2015 was a bad year for stats

By clayd On January 1, 2016 · Leave a Comment

2015 was a bad year for stats.

I had intended to write this as a review of my 2015 projections – and I will get to that – but I ran into something else while working them and decided that this was actually a bigger deal.

I’ve got a program here which it seems I haven’t tun in several years, judging from the last modified datestamp, which calculates the accuracy of a bunch of run estimators. Here’s the chart for my own stat, Equivalent Runs, going back to 1955:

This is the root-mean-square error for the difference between actual runs scored and Equivalent Runs, for all major league teams, by year. EqR’s average error for the entire 1955-2016 time period was 20.54 runs; the error for 2016, by contrast, was 26.22, 28% worse than normal. It was EqR’s second-worst performance in these 60 years; only 1990, with a 26.59 rmse, was worse.

One of the dirty little secrets of run estimators is that they tend to correlate better with each other than they do with actual runs scored, as they are all using variations of themes to do their estimating. And so EqR’s problem was everybody’s problem. WOBA’s estimates were 26% than their 60-year average in 2016, and also had its worst season since 1990. BaseRuns was 21% worse, worst since 1985. My own version of BaseRuns was 26% worse than average, and had its absolute worst season of the period. Total Average was 17% worse than normal, Runs Created 12% worse than normal, Palmer’s Linear Weights 16% worse, OPS 11% worse. Anyway you slice it, the relationship between statistics and runs hit a little bit of a rough patch in 2015.

But the trouble doesn’t end there.

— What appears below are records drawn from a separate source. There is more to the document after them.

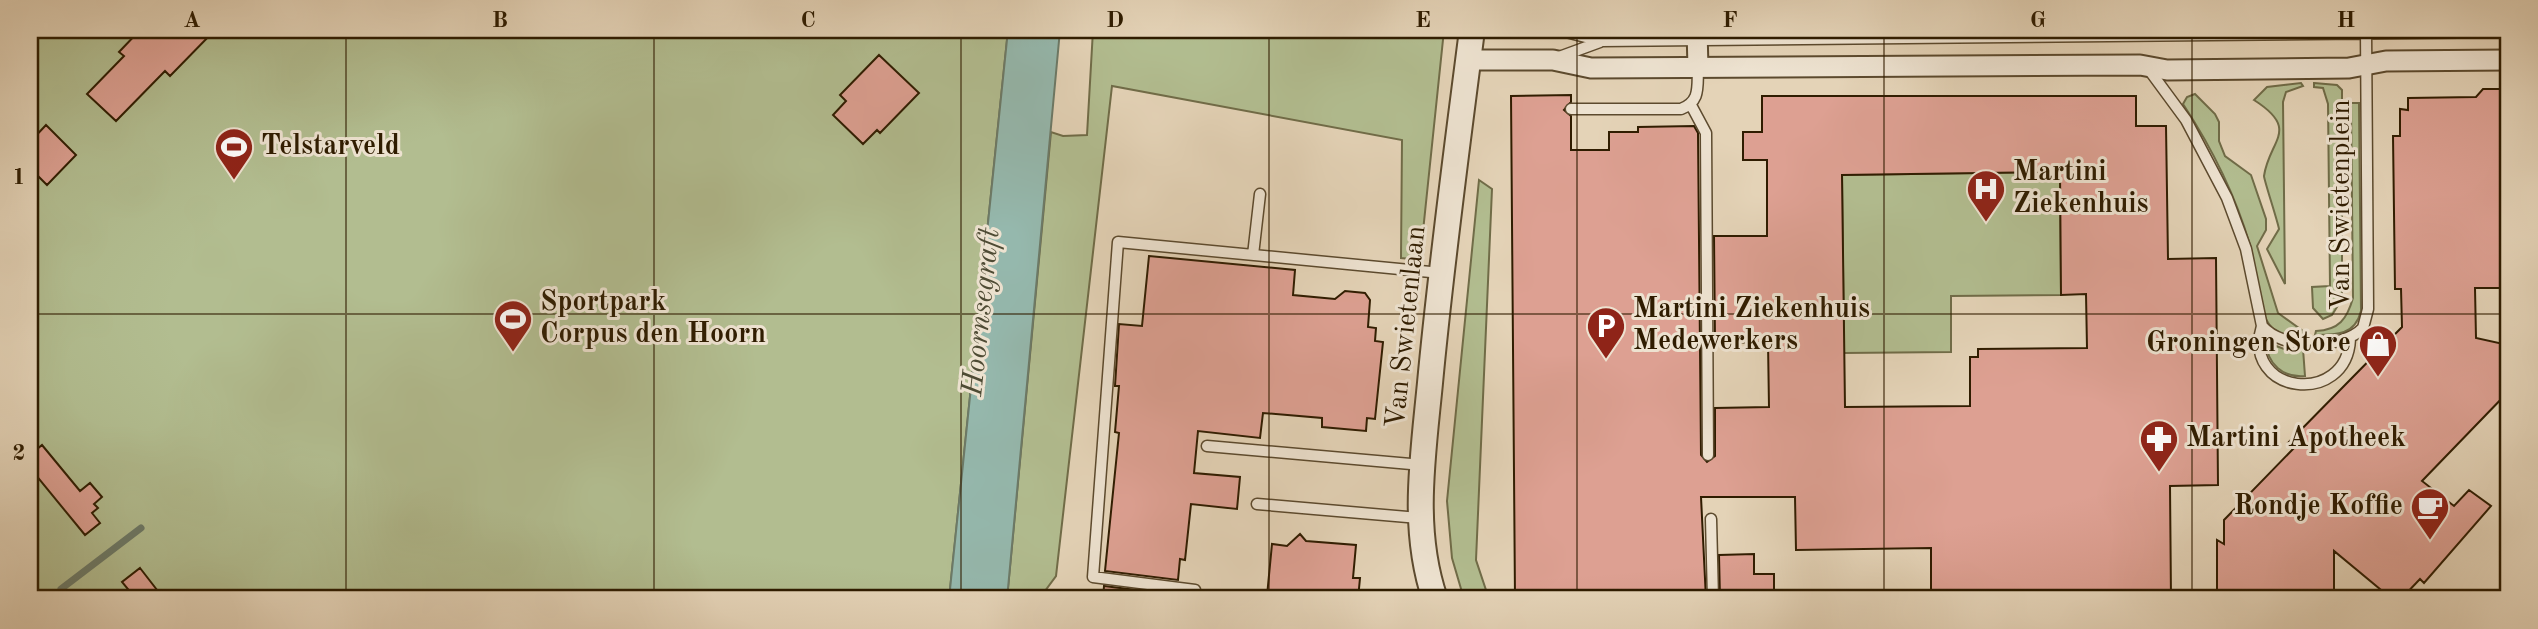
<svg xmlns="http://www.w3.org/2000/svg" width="2538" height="629" viewBox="0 0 2538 629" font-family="'Old Standard TT',serif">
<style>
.green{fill:#b2bd90;stroke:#706c48;stroke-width:2}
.water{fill:#95b8ad;stroke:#6c7a68;stroke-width:2}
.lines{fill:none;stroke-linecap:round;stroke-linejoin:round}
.stream{stroke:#6c7a68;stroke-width:7}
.building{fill:#dda092;stroke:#2f1c00;stroke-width:2;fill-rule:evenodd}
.service-casing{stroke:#5c4a2e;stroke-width:13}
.minor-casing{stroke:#5c4a2e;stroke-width:23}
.tertiary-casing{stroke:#5c4a2e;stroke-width:28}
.service{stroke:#ede2d0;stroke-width:10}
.minor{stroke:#ede2d0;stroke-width:19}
.tertiary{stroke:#ede2d0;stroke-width:24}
.grid{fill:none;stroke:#2f1c00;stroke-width:2;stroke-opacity:0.55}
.labels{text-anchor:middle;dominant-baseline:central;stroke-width:6;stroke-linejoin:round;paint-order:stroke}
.poi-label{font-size:28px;font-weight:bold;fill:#2f1c00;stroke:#ede2d0;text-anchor:start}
.street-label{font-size:28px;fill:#2f1c00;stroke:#ede2d0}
.water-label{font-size:30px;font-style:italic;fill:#4e4b34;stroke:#ede2d0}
.neatline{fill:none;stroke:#2f1c00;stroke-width:2.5}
.grid-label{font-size:23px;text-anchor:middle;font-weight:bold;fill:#2f1c00}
</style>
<rect width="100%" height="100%" fill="#e4d3b7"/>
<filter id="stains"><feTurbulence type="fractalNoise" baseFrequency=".00286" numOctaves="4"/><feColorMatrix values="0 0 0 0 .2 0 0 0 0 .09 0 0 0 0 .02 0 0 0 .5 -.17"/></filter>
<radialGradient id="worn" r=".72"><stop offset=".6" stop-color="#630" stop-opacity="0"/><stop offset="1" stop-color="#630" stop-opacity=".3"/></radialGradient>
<path class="green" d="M30 30H1008L949 599H30Z
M1093 30H1444L1420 260 1401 258 1402 140 1112 86 1056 576 1039 599H1007L1051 132 1063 136 1087 135Z
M2301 83 2303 86 2286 92 2283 102 2285 284 2267 249 2279 229C2277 219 2264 180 2264 176 2269 140 2301 130 2254 100L2267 87Z
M2314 83 2337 85 2342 90V299L2332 315 2323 319 2313 308 2312 287 2330 286 2328 104 2323 88 2314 87Z
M2195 94 2215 114 2219 122V141L2225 156 2251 175 2266 219V230L2257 246 2278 313 2303 331V335C2289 336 2277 335 2269 324 2257 308 2256 265 2250 245 2235 194 2212 148 2183 104L2187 97Z
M2351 103H2359L2361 311C2355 335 2337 335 2315 335L2316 331C2339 330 2347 319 2353 298Z
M2060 172 2061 295 1951 296V352L1844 353 1842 175Z
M1479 180 1492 189 1476 560 1489 599H1464L1452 558 1447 501Z
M2266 342 2284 349H2303L2305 376C2283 378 2267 364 2266 342Z"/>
<path class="water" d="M1008 30H1060L1007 599H949Z"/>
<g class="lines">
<path class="stream" d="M61 589 141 528"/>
</g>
<path class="building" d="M140 30H215L170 76 165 71 116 121 87 94 124 56 119 52Z
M879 55 919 93 880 133 877 130 863 144 833 115 846 101 840 95Z
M2483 89H2508V288H2475L2476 338 2508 345V392L2422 481 2454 506 2469 490 2491 506 2424 583 2420 579 2401 599H2392L2334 551V599H2217V540L2224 544V520L2294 448 2288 443 2402 327 2401 289H2395L2393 136H2400V109L2408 110V98L2476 97Z
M1571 95V102L1564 110 1571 116V150H1609V132H1638V127L1694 126 1698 133 1701 455 1707 462 1715 456V408L1769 407 1768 342 1715 343 1714 236H1767V160H1743V132H1762V96H2136V126H2166L2168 259 2216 258 2218 485 2170 486 2171 599H1931V548L1796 550 1795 497H1701L1706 599H1515L1511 96ZM2060 172 2061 295 2086 294 2087 348 1978 349V357H1970V406L1845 407 1842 175Z
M46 125 76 155 47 185 30 168V142Z
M1149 256 1295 270 1293 295 1335 299 1345 291 1365 293 1370 300 1368 327 1376 328 1375 341 1383 342 1375 419 1367 418 1366 431 1322 427V418L1263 413 1260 438 1198 431 1194 473 1240 477 1237 509 1191 504 1185 560 1180 559 1178 580 1105 571 1119 433 1115 432 1119 386H1115L1119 324 1142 326Z
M42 445 80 491 90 483 102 497 94 504 98 508 92 513 100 523 85 535 30 468V455Z
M1300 534 1306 541 1356 545 1353 578H1360L1358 599H1274V596H1267L1272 544 1287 546Z
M1754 554V574H1774V599H1720L1719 555Z
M140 568 164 599H136L122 582Z
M1104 586 1176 595V599H1103Z"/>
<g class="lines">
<g class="service-casing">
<path id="service" d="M1558 30 1601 41 2508 32
M1559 57 1600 42
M2147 67 2186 120 2227 198 2246 249 2262 326C2282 350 2342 350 2363 328L2368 309 2366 30
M1691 105 1706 133 1708 455
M1571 109H1681C1701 101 1697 87 1698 68
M1253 255 1260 194
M2262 326C2241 395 2347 407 2350 339
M1207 446 1422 465
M1257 504 1419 518
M1711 519 1713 599
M1195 590 1093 577 1118 242 1441 273"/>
</g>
<g class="minor-casing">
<path id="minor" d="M1697 30 1698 68
M1469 60H1553L1591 68 2140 65 2167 70 2349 68 2386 61 2508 60"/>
</g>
<g class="tertiary-casing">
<path id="tertiary" d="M1435 599C1411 529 1423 456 1430 383 1441 265 1457 148 1472 30"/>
</g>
<use href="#service" class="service"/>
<use href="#minor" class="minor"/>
<use href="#tertiary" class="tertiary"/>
</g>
<path class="grid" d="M346 30V599M654 30V599M961 30V599M1269 30V599M1577 30V599M1884 30V599M2192 30V599M30 314H2508"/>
<defs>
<g id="stadium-pin" transform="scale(2.0125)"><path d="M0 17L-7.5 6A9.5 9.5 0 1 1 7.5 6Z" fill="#8f2418" stroke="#ede2d0"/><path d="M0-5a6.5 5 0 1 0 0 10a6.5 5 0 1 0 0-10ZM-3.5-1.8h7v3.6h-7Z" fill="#fff"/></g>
<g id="hospital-pin" transform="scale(2.0125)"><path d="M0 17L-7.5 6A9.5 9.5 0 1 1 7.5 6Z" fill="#8f2418" stroke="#ede2d0"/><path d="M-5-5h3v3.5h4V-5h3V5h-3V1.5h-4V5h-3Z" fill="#fff"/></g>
<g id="parking-pin" transform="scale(2.0125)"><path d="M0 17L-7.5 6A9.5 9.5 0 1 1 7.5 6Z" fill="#8f2418" stroke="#ede2d0"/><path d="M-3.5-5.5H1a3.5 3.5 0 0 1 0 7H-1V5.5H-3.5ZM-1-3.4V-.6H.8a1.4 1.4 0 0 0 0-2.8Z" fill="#fff"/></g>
<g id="shop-pin" transform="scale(2.0125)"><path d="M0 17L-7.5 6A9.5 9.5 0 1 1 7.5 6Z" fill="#8f2418" stroke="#ede2d0"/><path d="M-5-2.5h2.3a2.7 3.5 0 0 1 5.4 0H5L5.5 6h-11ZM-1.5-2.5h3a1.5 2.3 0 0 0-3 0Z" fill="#fff"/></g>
<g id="pharmacy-pin" transform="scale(2.0125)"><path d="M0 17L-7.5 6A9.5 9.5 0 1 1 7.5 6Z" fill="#8f2418" stroke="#ede2d0"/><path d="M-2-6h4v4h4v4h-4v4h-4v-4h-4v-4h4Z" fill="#fff"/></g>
<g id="cafe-pin" transform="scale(2.0125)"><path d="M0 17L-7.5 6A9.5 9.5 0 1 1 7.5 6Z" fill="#8f2418" stroke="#ede2d0"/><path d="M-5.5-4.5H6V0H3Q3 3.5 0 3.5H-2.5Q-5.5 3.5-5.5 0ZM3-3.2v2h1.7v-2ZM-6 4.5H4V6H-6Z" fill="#fff"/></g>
</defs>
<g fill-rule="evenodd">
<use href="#stadium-pin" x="234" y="147"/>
<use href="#hospital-pin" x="1986" y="189"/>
<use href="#stadium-pin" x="513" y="319"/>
<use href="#parking-pin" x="1606" y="326"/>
<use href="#shop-pin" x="2378" y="344"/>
<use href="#pharmacy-pin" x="2159" y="439"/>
<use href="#cafe-pin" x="2430" y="507"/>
</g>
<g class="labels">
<g class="poi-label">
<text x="261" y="147">Telstarveld</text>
<text x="2013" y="173">Martini<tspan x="2013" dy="32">Ziekenhuis</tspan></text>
<text x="540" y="303">Sportpark<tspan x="540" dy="32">Corpus den Hoorn</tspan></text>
<text x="1633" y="310">Martini Ziekenhuis<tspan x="1633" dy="32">Medewerkers</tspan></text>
<text x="2351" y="344" text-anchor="end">Groningen Store</text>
<text x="2186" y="439">Martini Apotheek</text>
<text x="2403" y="507" text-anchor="end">Rondje Koffie</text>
</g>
<g class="street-label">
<text transform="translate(2342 205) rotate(-90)">Van Swietenplein</text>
<text transform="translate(1407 327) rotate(-84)">Van Swietenlaan</text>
</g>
<g class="water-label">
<text transform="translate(982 312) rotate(-84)">Hoornsegraft</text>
</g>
</g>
<rect width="2538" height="629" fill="none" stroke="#e4d3b7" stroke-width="77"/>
<rect x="38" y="38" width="2462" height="552" class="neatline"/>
<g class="grid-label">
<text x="192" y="27">A</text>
<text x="500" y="27">B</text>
<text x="808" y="27">C</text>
<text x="1115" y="27">D</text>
<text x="1423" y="27">E</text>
<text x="1730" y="27">F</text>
<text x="2038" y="27">G</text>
<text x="2346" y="27">H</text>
<text x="19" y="184">1</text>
<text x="19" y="460">2</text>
</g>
<rect width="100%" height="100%" filter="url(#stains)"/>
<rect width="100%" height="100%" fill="url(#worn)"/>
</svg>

The other key tool in our sabermetric box is to convert runs scored and allowed into wins and losses. Bill James’ Pythagorean formula still stands up rather well – the only real innovation is to let the exponent vary according to runs per game; I use the Pythagenpat idea, using RPG^0.285.

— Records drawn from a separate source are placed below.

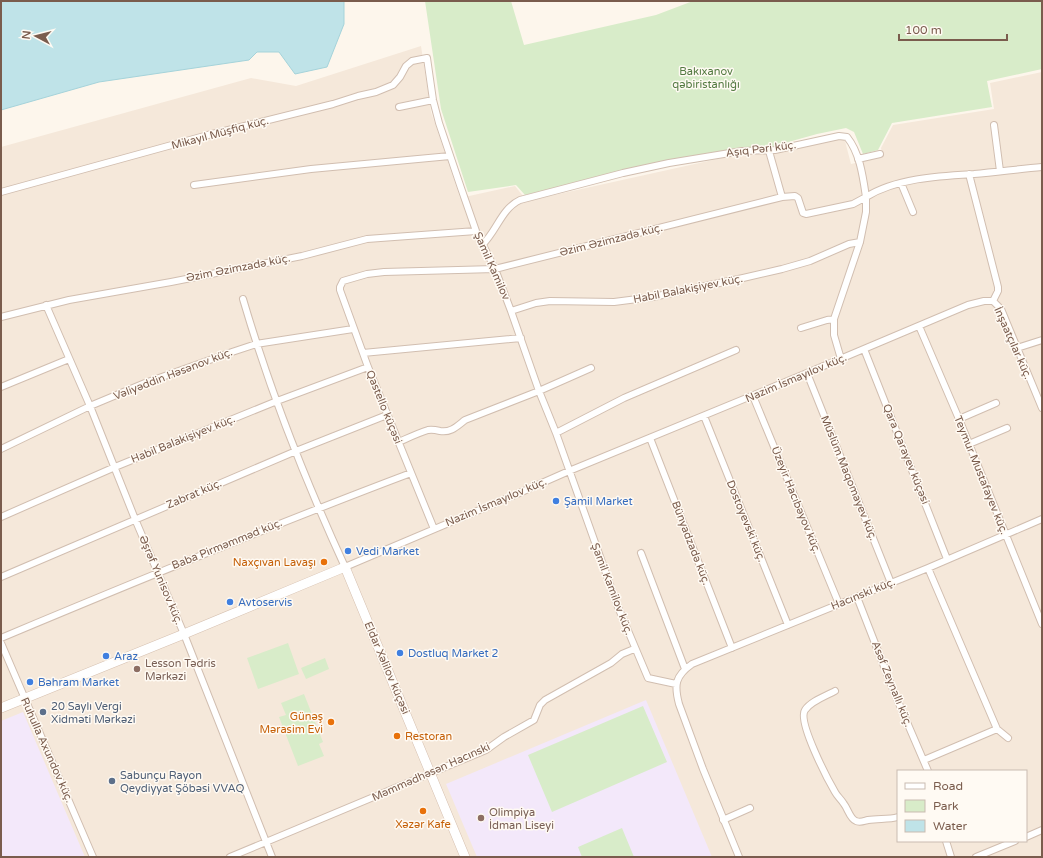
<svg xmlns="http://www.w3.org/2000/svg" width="1043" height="858" font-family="'Varela Round',sans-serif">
	<rect width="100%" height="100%" fill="#fdf6ec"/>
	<path fill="#f5e8da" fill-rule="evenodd" d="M 421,46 L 431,112 L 460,198 L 515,186 L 527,201 L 740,154 L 842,138 L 845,141 L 851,164 L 883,157 L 881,148 L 893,125 L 994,109 L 990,83 L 1042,72 L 1042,857 L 1,857 L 1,147 L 251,78 L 296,86 ZM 898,771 L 1026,771 L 1026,841 L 898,841 Z"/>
	<path fill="#f3e8fa" d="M 646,700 L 712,857 L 477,857 L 446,784 Z
		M 23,712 L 85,857 L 1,857 L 1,721 Z"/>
	<path fill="#d8ecc9" d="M 425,1 L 511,1 L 524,45 L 656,15 L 693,1 L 1042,1 L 1042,69 L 987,81 L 992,107 L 892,123 L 878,150 L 863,154 L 854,132 L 846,128 L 817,134 L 767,148 L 742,147 L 654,164 L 525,195 L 516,185 L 468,192 L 441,109 Z
		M 288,643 L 299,674 L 258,689 L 247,658 Z
		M 325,658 L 329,669 L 306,679 L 301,668 Z
		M 304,694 L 323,742 L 319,744 L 324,756 L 298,766 L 279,717 L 286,715 L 281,703 Z
		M 643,706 L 667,762 L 552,812 L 528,755 Z
		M 622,828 L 634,857 L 582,857 L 578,847 Z"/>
	<path fill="#bfe3e8" stroke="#a5d3da" d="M 1,1 L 344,1 L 344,24 L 327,67 L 295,74 L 279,52 L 257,52 L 249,60 L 99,82 L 1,110 Z"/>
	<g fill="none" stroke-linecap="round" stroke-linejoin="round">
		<g stroke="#d1beb0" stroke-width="8">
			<path id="street" d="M 399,107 L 433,100
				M 994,125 L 1000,171
				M 769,151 L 782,197
				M 858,159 L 880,154
				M 969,174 L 998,287 L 998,291 L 993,301
				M 901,183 L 913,212
				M 194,185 L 311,169 L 450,156
				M 1,192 L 208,135 L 333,104 L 358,96 L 376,92 L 393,85 L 400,77 L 406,66 L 412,61 L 427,58 L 433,100 L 439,123 L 461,188 L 476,231 L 495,269 L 511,311 L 539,391 L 556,433 L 618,607 L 648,678 L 676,684
				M 482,245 C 497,231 501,209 520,200 L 623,173 L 669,163 L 742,151 L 775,150 L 839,136 L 847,137 C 860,153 863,177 866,197 C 896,178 940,176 974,174 C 997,172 1019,169 1042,167
				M 243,299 C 270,391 305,480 345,567 L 517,494 L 569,471 L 807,373 L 968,305 L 984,301 L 993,301
				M 993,301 L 1001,309 L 1042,408
				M 46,305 L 90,406 L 135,519 L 184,634 L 272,857
				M 511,311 L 536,303 L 550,301 L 614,302 L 653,297 L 743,278 L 782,269 L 810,261 L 849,244 L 860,242
				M 1,317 L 69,300 L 171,282 L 302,256 L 367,239 L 476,231
				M 919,326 L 959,419 L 1042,624
				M 801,328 L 827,320 L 834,319
				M 1017,348 L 1042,340
				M 864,349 L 947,559
				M 363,353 L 521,338
				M 841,359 L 834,335 L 834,319 L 860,242 L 866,212 L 866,197
				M 807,373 L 891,583
				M 1,387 L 69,359
				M 753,396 L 839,604
				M 704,416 L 788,625
				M 959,419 L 996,403
				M 556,433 L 624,398 L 736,350
				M 650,438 L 732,648
				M 399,442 C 408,438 418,433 428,430 C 432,429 436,430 440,431 C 451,433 457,426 465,420 L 539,391 L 591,368
				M 969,444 L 1007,428
				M 1,449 L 90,406 L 145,383 L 232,352 L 256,344 L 353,329
				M 1,517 L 115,467 L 277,401 L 368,367
				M 434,529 L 368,367 L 340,290 L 340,287 L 343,281 L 367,274 L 384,272 L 495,269 L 782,197 L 795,196 L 798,198 L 803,213 L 806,214 L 853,204 L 866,197
				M 641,553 L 685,669
				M 1,577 L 296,451 L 387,415
				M 857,597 L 894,692 L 928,771
				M 1,638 C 137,581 273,525 411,473
				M 1,643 L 93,857
				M 835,691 C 826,696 811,701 805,710 C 797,721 828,780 835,792 C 837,796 841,799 844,804 C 848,809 850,819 856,821 C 860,823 864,821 868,820 C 878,818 888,820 898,817
				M 997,729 L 1008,738
				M 924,760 L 997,729 L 928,568
				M 723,820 L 750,808
				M 1026,837 L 1042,830
				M 946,841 L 951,857
				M 230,857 L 486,750 L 504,737 L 534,720 L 540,705 L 545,700 L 611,663 L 622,654 L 634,649
				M 739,857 L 703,769 L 679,704 C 674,685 675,676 692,664 L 928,568 L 1042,519
				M 976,857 L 1015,841"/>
		</g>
		<g stroke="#d6c0b0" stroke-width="10">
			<path id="secondary" d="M 1,708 L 184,634 L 345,567 L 465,857"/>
		</g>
		<use href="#street" stroke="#fff" stroke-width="6"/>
		<use href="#secondary" stroke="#fff" stroke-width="9"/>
	</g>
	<g fill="#3f7fe0" stroke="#fffaf3" stroke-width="1.5">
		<circle cx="556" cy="501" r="4"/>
		<circle cx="348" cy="551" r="4"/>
		<circle cx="230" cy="602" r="4"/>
		<circle cx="400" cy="653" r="4"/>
		<circle cx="106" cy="656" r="4"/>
		<circle cx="30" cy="682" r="4"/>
	</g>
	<g fill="#e8710a" stroke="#fffaf3" stroke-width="1.5">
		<circle cx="324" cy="562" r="4"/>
		<circle cx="331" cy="722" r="4"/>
		<circle cx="397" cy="736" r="4"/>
		<circle cx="423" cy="811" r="4"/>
	</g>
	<g fill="#8d6e63" stroke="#fffaf3" stroke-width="1.5">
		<circle cx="137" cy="669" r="4"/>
		<circle cx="481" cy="818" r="4"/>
	</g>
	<g fill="#5c6f8a" stroke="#fffaf3" stroke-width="1.5">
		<circle cx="43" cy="712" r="4"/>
		<circle cx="112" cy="781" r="4"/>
	</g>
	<g text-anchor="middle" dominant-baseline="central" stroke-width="3" stroke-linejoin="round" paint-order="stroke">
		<g font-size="11" fill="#537a41" stroke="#fffaf3">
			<text x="706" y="71">Bakıxanov<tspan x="706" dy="13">qəbiristanlığı</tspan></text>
		</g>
		<g font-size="11" fill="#7a5c4d" stroke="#fffaf3">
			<text transform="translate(220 133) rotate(-15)">Mikayıl Müşfiq küç.</text>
			<text transform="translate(761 149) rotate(-7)">Aşıq Pəri küç.</text>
			<text transform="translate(611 240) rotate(-14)">Əzim Əzimzadə küç.</text>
			<text transform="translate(492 266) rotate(66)">Şamil Kamilov</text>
			<text transform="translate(238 268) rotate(-11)">Əzim Əzimzadə küç.</text>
			<text transform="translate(688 289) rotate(-11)">Habil Balakişiyev küç.</text>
			<text transform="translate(1013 343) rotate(66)">İnşaatçılar küç.</text>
			<text transform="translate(173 374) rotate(-21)">Vəliyəddin Həsənov küç.</text>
			<text transform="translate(796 378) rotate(-23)">Nazim İsmayılov küç.</text>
			<text transform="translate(384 407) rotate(68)">Qastello küçəsi</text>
			<text transform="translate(183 439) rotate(-22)">Habil Balakişiyev küç.</text>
			<text transform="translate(906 454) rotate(68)">Qara Qarayev küçəsi</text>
			<text transform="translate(981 475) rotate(68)">Teymur Mustafayev küç.</text>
			<text transform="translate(849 478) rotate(68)">Müslüm Maqomayev küç.</text>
			<text transform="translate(194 494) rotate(-23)">Zabrat küç.</text>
			<text transform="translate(796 500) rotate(68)">Üzeyir Hacıbəyov küç.</text>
			<text transform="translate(496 502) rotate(-23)">Nazim İsmayılov küç.</text>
			<text transform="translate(746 521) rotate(68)">Dostoyevski küç.</text>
			<text transform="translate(691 543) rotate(69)">Bünyadzadə küç.</text>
			<text transform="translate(227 544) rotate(-22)">Baba Pirməmməd küç.</text>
			<text transform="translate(161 580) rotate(67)">Əşrəf Yunisov küç.</text>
			<text transform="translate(612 589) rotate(69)">Şamil Kamilov küç.</text>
			<text transform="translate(863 594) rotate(-22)">Hacınski küç.</text>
			<text transform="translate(387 668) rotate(67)">Eldar Xəlilov küçəsi</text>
			<text transform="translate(892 684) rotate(68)">Asəf Zeynallı küç.</text>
			<text transform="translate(47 750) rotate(66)">Ruhulla Axundov küç.</text>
			<text transform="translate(431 772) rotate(-24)">Məmmədhəsən Hacınski</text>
		</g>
		<g font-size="11" fill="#366cbe" stroke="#fffaf3" text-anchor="start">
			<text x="564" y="501">Şamil Market</text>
			<text x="356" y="551">Vedi Market</text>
			<text x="238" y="602">Avtoservis</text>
			<text x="408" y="653">Dostluq Market 2</text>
			<text x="114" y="656">Araz</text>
			<text x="38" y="682">Bəhram Market</text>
		</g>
		<g font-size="11" fill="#c56008" stroke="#fffaf3" text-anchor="end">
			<text x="316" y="562">Naxçıvan Lavaşı</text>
			<text x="323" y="716">Günəş<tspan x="323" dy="13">Mərasim Evi</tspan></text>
			<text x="405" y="736" text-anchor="start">Restoran</text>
			<text x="423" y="824" text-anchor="middle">Xəzər Kafe</text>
		</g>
		<g font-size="11" fill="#785e54" stroke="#fffaf3" text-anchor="start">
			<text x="145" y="663">Lesson Tədris<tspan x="145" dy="13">Mərkəzi</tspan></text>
			<text x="489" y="812">Olimpiya<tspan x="489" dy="13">İdman Liseyi</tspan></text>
		</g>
		<g font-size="11" fill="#4e5e75" stroke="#fffaf3" text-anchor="start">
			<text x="51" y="706">20 Saylı Vergi<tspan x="51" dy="13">Xidməti Mərkəzi</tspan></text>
			<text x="120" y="775">Sabunçu Rayon<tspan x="120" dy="13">Qeydiyyat Şöbəsi VVAQ</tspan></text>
		</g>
	</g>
	<rect width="1043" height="858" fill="none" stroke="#7a5c4d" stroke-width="4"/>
	<rect x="897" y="770" width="130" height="72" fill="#fffaf3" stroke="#cabbb1"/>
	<rect x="905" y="783" width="20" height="6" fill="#ffffff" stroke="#cabbb1"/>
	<text x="933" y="790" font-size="12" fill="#7a5c4d">Road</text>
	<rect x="905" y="800" width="20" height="12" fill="#d8ecc9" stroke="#cabbb1"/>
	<text x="933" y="810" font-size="12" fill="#7a5c4d">Park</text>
	<rect x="905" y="820" width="20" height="12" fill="#bfe3e8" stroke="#cabbb1"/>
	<text x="933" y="830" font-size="12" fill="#7a5c4d">Water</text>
	<g transform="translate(36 36) rotate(277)" stroke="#fffaf3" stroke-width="3" paint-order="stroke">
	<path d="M0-3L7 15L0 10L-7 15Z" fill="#7a5c4d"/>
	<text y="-6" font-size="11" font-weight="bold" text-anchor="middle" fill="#7a5c4d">N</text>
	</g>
	<path d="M899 34v6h108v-6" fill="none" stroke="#7a5c4d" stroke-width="2"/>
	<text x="905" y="34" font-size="12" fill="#7a5c4d" stroke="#fffaf3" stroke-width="3" paint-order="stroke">100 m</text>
</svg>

Like run estimators, the win estimator’s accuracy varies from year to year:

The 60-year average error here is 3.92 wins, but in 2016 it came in 4.65 – sixth worst over the time period. It has the appearance of a downward trend, which is almost entirely attributable to 1955 being such a bad outlier. The key contributors in 2016 were Toronto and Oakland, both of whom were more than 9 wins short of their Pythaorean expectations; meanwhile a full half-dozen teams beat their win expectation by more than 5 runs.

We can combine these two into a composite estimator. First, we need to get them onto a common scale. Normally, I would say runs, divided by 10, would get you in the neighborhood , but I am going to divide by 5 instead. I have two reasons for that:

The ratio of the average errors, 20.54 for EqR and 3.92 for Pythagorean wins, is close to 5;
I am using the error in runs estimation as a proxy to also stand in for the error in runs allowed estimation, which properly should be its own independent factor. For what it is worth, in 2015, the runs allowed estimates were even worse than the runs scored estimates – an RMSE of 26.8. So I am essentially doubling up on the runs and runs allowed, and then dividing by 10, which is a net of 5.

Here is that chart, then:

The combined score here is 9.89 wins, far worse than the 9.25 in 2005, which had ranked as the worst score since 1955.

Here’s the observation that got me looking into this. When I compared my pre-season projections from April 1 to reality, I found this:

– Correlation RMSE

Actual wins .334 10.11

1st-order wins .431 9.20

2^nd-order wins .537 9.06

My statistical scores with reality were pretty terrible, IMO. I found it very interesting, though how much better the statistics were when I looked at first-order wins (i.e., Pythagorean wins – expected wins based on actual runs scored and allowed) and then even more so with second-order wins (calculating Pythagorean wins from expected runs scored and allowed instead of actual runs scored and allowed). I would expect that this may be commonplace, albeit less extreme – the breakdown in our stat/result relationship made those differences larger than usual.

So, in those respects, good riddance to 2015.